Return each line of the records with nothing changed, pictures excepted.

START Dataset content

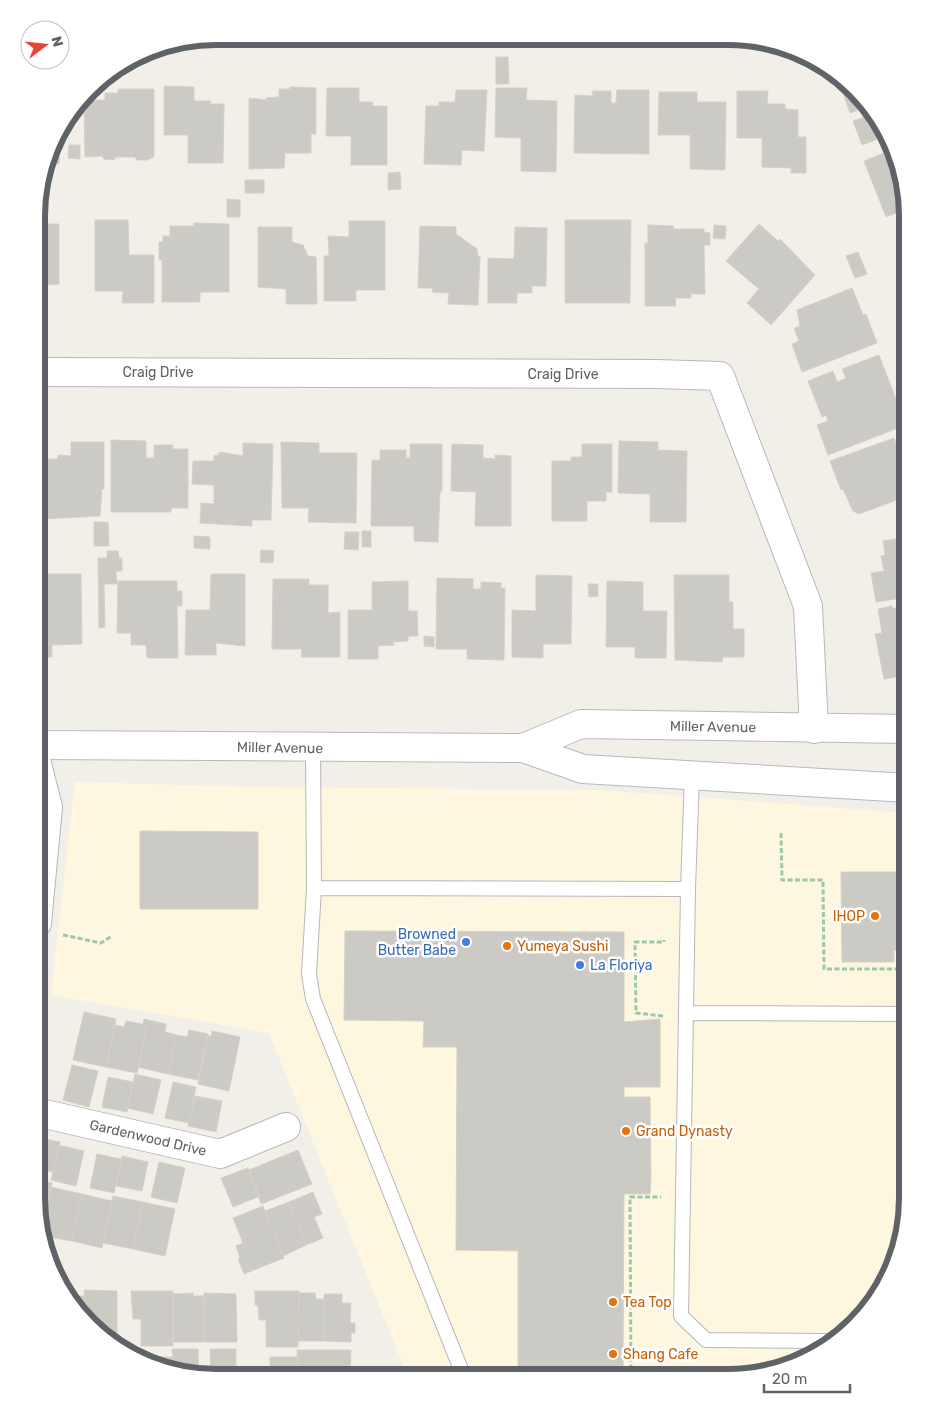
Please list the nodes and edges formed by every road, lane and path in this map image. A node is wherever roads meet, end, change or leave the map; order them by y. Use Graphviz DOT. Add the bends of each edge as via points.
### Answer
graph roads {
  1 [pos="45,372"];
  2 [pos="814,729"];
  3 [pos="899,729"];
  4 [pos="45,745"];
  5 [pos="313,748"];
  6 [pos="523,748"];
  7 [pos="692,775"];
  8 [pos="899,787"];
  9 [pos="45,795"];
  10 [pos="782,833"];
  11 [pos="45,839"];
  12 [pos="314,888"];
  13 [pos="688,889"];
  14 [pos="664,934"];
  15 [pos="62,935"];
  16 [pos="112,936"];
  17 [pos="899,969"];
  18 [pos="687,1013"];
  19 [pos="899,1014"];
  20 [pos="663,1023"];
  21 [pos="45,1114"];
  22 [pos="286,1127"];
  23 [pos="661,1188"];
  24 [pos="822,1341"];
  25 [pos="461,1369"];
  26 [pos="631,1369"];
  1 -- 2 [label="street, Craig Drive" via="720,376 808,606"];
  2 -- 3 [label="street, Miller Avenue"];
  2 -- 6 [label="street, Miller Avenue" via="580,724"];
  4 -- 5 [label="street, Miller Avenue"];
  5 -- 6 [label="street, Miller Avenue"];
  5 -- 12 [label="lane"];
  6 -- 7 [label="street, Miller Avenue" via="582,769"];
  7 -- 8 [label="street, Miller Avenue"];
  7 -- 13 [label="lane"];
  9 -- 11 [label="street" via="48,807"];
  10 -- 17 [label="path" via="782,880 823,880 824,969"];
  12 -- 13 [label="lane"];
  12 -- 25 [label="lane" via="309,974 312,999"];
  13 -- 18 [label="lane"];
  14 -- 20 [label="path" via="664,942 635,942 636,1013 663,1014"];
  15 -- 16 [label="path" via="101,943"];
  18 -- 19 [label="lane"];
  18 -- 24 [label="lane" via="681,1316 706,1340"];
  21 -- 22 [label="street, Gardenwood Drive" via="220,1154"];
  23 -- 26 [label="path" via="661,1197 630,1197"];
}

END Dataset content

## Response to the exercise
Please list the nodes and edges formed by every road, lane and path in this map image. A node is wherever roads meet, end, change or leave the map; order them by y. Use Graphviz DOT. Add the bends of each edge as via points.
### Answer
graph roads {
  1 [pos="45,372"];
  2 [pos="814,729"];
  3 [pos="899,729"];
  4 [pos="45,745"];
  5 [pos="313,748"];
  6 [pos="523,748"];
  7 [pos="692,775"];
  8 [pos="899,787"];
  9 [pos="45,795"];
  10 [pos="782,833"];
  11 [pos="45,839"];
  12 [pos="314,888"];
  13 [pos="688,889"];
  14 [pos="664,934"];
  15 [pos="62,935"];
  16 [pos="112,936"];
  17 [pos="899,969"];
  18 [pos="687,1013"];
  19 [pos="899,1014"];
  20 [pos="663,1023"];
  21 [pos="45,1114"];
  22 [pos="286,1127"];
  23 [pos="661,1188"];
  24 [pos="822,1341"];
  25 [pos="461,1369"];
  26 [pos="631,1369"];
  1 -- 2 [label="street, Craig Drive" via="720,376 808,606"];
  2 -- 3 [label="street, Miller Avenue"];
  2 -- 6 [label="street, Miller Avenue" via="580,724"];
  4 -- 5 [label="street, Miller Avenue"];
  5 -- 6 [label="street, Miller Avenue"];
  5 -- 12 [label="lane"];
  6 -- 7 [label="street, Miller Avenue" via="582,769"];
  7 -- 8 [label="street, Miller Avenue"];
  7 -- 13 [label="lane"];
  9 -- 11 [label="street" via="48,807"];
  10 -- 17 [label="path" via="782,880 823,880 824,969"];
  12 -- 13 [label="lane"];
  12 -- 25 [label="lane" via="309,974 312,999"];
  13 -- 18 [label="lane"];
  14 -- 20 [label="path" via="664,942 635,942 636,1013 663,1014"];
  15 -- 16 [label="path" via="101,943"];
  18 -- 19 [label="lane"];
  18 -- 24 [label="lane" via="681,1316 706,1340"];
  21 -- 22 [label="street, Gardenwood Drive" via="220,1154"];
  23 -- 26 [label="path" via="661,1197 630,1197"];
}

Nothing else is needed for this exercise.